Day 1: Mission and Vision

Day 2: SWOT Analysis

Day 3: SMART Goals

Day 4: Record Keeping

Day 5: Decision Making

Recommendations:

Short Term (1-2 years):

1. Practice record keeping of financial transactions and input stores.

Members of the cooperative have been trained in the use of simple record keeping using symbols and have been instructed on how to adequately determine the cost and set prices, including their income as an expense.

2. Develop strategic goals to achieve the mission of the cooperative.

Members have been taught about the principles of creating SMART goals and why having adequate records is a necessary component to determine if a goal is reasonable or attainable.

Long Term (3-5 years):

1. Create an Expansion Fund

Overhead expenses or Fixed Costs which are incurred in the general administration of the society and the maintenance and renewal of facilities – such as staff salaries, traveling expenses, costs of stationary, telephone, postage, advertising, depreciation, repairs, bank charges (with the exception of crop finance), costs of the committee and general meetings, etc. 

The Variable Costs which are incurred directly by the marketing process and vary according to the volume of products handled. This group includes: 

  • transport costs (if the society is responsible for it) 
  • handling charges, casual labor, etc. 
  • leakage in storage and transit caused by drying, spilling, spoiling, or pilferage 
  • packing materials 
  • bank charges for crop finance 
  • insurance fees for produce storage and movement

To cover these expenses, and also to create funds for future expansion, the society needs to set aside a proportion of the revenue resulting from the sales proceeds of the members’ produce. Depending on the mode of operation the society can use one of the following methods of cost covering, by charging: 

  • a Commission, which is a fixed percentage of the sale’s price deducted from the total sales proceeds. The revenue which the society can obtain from this commission is related to the current market price and the volume of produce handled; or 
  • a Levy, which is a fixed charge imposed on each unit of weight or volume sold through the society, either as a flat rate on all products, or differentiated according to grades. Thus the revenue of the society under the levy system is not dependent on the market price which the product fetches, but only on the quantity sold. The commission and the levy are usually fixed in advance of each season. 
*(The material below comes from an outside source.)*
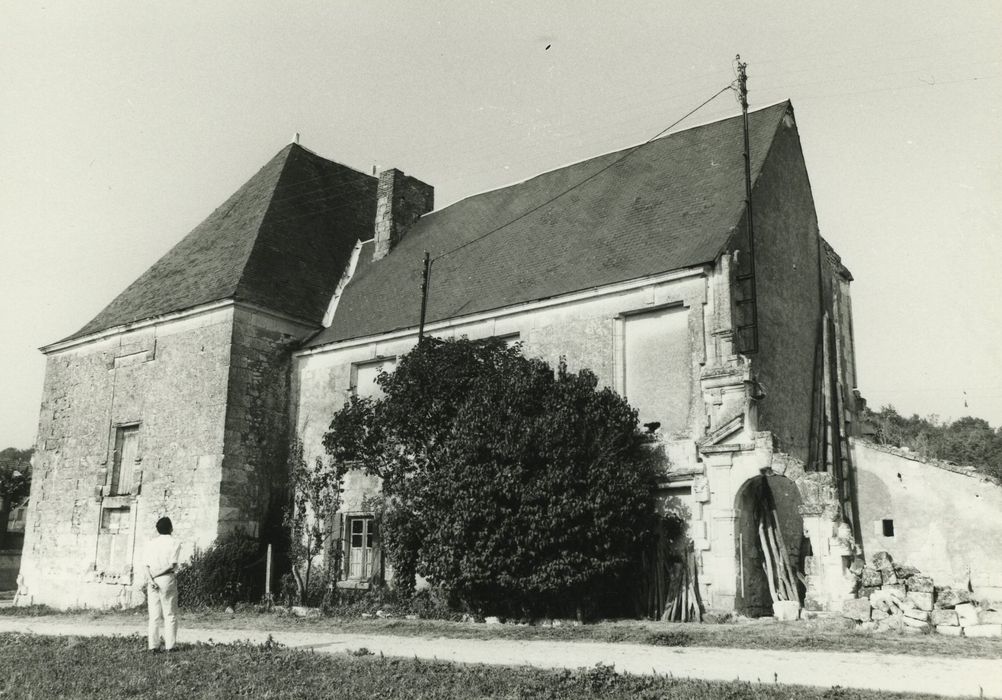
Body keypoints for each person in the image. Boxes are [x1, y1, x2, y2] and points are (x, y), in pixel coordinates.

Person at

2. Provide Management Supply Services

Additionally, one of the group’s biggest challenges is supply management. Private traders have frequently been unable to provide small producers with an efficient and effective supply of necessary inputs. Apart from charging high margins, they often do not have the technical knowledge or time for extension work that should accompany the sales. The objective of cooperative supply services should be: 

  • to keep the prices at a reasonable level by: 
    • using its bargaining power based on bulk buying; 
    • shortening the lines through direct purchases from factories or importers and through production on the secondary level in the cooperative network; 
    • efficient handling to avoid losses and waste. 
  • to supply goods and services of a type and quality which are to the best advantage of the producer. This, of course, requires the staff to have a sound technical knowledge of the supplies offered, and the cooperative to educate and train the farmer/small producer in the use of these supplies. 

Anticipated Impact: 

Within, one year the group should be able to employ solid record-keeping and be able to accurately report what the assets and earnings are for the cooperative as a whole. They should be able to clearly show if the cooperative is operating at a profit or loss.
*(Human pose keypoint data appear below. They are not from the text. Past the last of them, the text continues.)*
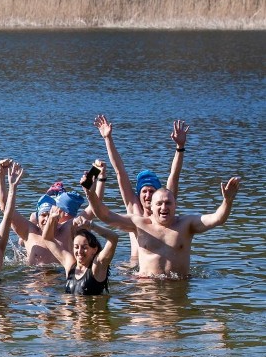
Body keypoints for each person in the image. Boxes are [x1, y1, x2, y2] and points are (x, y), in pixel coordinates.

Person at [85, 173, 241, 278]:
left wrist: (227, 201)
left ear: (175, 205)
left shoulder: (187, 224)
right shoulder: (139, 224)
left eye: (168, 203)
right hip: (146, 287)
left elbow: (218, 218)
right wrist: (90, 194)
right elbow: (104, 215)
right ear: (151, 207)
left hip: (178, 285)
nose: (164, 207)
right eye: (159, 203)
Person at [95, 114, 187, 261]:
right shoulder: (134, 209)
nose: (148, 195)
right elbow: (120, 171)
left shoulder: (165, 209)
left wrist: (180, 148)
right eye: (144, 191)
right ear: (138, 194)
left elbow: (174, 175)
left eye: (152, 191)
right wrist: (108, 138)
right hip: (135, 267)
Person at [0, 159, 104, 266]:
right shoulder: (29, 232)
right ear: (38, 217)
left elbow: (94, 208)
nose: (46, 219)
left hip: (60, 278)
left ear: (58, 216)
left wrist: (97, 172)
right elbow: (5, 207)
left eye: (50, 215)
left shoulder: (67, 229)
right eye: (43, 215)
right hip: (33, 278)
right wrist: (0, 174)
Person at [40, 202, 118, 295]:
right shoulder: (70, 265)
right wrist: (52, 218)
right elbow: (47, 239)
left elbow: (114, 238)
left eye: (84, 247)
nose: (79, 251)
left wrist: (91, 225)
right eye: (76, 247)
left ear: (94, 249)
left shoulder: (97, 266)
By year two, the cooperative should be able to determine what goals are reasonable for them to pursue a 5-year plan. They should be able to use the information from their record keeping to inform these decisions and they should be able to lay out a solid plan to achieve these goals.

By year three, the group should be showing increased income and decreased cost of production. They should be providing supply management services to their members and should be maintaining a cash reserve fund for expansion.